There’s no guarantee that this will truly lower the number of antibiotics being used in much of the livestock throughout the United States as there are multiple reasons for these drugs being used in order to protect consumers and animals from getting sick, but the FDA is hopeful that this alteration in marketing techniques and different rules on buying will create a lesser need.
Reasons For Cutbacks
As mentioned above, one of the most basic and yet crucial problems facing the country in regards to the antibiotics being fed to livestock animals falls on the fact that less and less medications are effectively working on the human population of the country. As new strains of bacteria appear across the globe, the need for medication that actually works to reduce illness is integral to the health of the population. Eighty percent of the antibiotics in the United States are being fed to animals that are then being turned into meat products. David Pierson of downtoearthnw.com suggests:
“Such frequent use has come at a price: Antibiotic-resistant superbugs are on the rise. More than 2 million people in the U.S. now contract drug-resistant infections annually, resulting in 23,000 deaths, according to the U.S. Centers for Disease Control and Prevention.”

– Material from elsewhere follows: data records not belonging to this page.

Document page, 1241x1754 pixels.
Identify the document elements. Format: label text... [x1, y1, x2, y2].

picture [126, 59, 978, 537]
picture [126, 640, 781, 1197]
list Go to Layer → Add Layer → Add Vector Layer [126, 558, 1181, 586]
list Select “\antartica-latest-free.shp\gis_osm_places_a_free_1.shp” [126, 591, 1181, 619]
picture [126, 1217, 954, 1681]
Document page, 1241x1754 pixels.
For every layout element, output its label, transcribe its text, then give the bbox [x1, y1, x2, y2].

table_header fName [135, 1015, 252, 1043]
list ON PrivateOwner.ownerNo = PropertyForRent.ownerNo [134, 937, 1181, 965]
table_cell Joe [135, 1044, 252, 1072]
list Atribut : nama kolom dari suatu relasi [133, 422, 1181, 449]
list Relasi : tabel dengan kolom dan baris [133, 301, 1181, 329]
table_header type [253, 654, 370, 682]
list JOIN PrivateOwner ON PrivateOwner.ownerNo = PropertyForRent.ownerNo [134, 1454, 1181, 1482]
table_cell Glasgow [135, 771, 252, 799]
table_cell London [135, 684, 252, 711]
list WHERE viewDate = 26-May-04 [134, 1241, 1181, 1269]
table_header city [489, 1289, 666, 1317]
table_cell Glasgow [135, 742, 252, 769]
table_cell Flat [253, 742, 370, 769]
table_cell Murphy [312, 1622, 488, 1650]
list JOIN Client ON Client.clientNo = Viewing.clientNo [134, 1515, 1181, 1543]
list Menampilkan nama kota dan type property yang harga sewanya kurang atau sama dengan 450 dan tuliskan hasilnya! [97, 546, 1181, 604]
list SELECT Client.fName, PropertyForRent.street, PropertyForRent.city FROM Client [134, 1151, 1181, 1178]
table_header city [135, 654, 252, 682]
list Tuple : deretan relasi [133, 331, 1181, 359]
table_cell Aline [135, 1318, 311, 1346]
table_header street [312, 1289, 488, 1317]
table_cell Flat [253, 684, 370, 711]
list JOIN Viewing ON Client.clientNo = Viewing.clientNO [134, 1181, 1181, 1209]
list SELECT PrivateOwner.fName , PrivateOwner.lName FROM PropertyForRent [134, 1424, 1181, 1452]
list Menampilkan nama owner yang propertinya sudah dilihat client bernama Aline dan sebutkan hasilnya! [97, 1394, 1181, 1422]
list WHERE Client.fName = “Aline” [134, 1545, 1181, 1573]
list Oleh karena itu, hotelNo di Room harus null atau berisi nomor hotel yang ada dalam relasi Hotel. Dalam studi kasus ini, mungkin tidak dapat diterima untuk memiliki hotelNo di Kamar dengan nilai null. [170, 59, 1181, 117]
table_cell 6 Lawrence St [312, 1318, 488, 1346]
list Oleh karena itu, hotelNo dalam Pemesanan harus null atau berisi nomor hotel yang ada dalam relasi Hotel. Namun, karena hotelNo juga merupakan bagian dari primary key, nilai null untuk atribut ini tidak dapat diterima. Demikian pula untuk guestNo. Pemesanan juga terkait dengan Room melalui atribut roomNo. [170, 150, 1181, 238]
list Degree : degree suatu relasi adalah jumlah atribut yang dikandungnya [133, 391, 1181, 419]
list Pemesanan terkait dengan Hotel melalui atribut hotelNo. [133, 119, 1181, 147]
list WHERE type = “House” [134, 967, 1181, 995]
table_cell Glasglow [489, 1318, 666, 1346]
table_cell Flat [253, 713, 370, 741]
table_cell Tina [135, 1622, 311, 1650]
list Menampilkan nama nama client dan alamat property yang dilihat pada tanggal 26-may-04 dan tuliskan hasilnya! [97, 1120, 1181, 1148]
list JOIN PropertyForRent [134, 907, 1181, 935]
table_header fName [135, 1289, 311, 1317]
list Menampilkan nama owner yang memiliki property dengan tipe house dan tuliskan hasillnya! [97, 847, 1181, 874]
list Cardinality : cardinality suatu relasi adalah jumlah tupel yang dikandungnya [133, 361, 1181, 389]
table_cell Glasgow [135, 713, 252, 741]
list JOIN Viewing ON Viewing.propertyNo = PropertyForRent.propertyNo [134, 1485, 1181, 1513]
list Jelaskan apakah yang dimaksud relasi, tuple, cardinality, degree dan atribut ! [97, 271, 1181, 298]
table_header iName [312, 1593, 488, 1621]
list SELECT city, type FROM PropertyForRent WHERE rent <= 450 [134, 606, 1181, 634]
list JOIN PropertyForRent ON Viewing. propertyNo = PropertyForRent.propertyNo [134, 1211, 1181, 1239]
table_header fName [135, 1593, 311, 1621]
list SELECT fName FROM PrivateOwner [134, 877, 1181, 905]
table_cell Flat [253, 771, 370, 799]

Animal-based ingredients are a fundamental part of the American diet, and although many people find alternative sources for protein, there doesn’t seem to be an end in sight to animal consumption. This means that there is a serious need for further control of antibiotics being fed to these food sources, and as pharmaceutical companies agree to these changes, the path to better healthcare is in sight for the first time in a long time.
This is only the beginning of the reduction of antibiotics in food sources, or so you can hope, as many nutrition wary consumers reflect their concerns over the drugs in animals and how they can further be reduced. Although the restrictions set in place cause medically important antibiotics to be less frequently utilized, it doesn’t stop farmers from collecting medication for other purposes, and as long as there is a call for a drug from a veterinarian, there’s no real cap on what constitutes as a reason to medicate. Mary Clare Jalonick of Huffington Post reports:
“Some advocacy groups said the FDA needs to go even further to curb animal antibiotics, including limiting companies who use them for disease prevention when holding animals in crowded conditions. The current guidelines address antibiotic use for growth promotion.”
As nice as it is to think that the future brings possibilities of less crowding and better condition for animals, it’s more likely that livestock will continue being treated this way unless further laws are set in place. In the meantime antibiotics will still be used for preventative methods that may or may not even be necessary to keep the animals healthy. These treatments give farmers hope for a larger supply of usable meat, but in reality, it’s entirely possible that these drugs aren’t needed in the first place.
The society-conscious efforts put forth by pharmaceutical companies are astounding and make for a giant leap of success in the world of healthcare and nutrition, but further steps must be taken to promote a more positive future in disease prevention for human beings. Changes in laws involving the captivity of livestock, as well as alterations in the way that sales are made for prevention all need to be considered.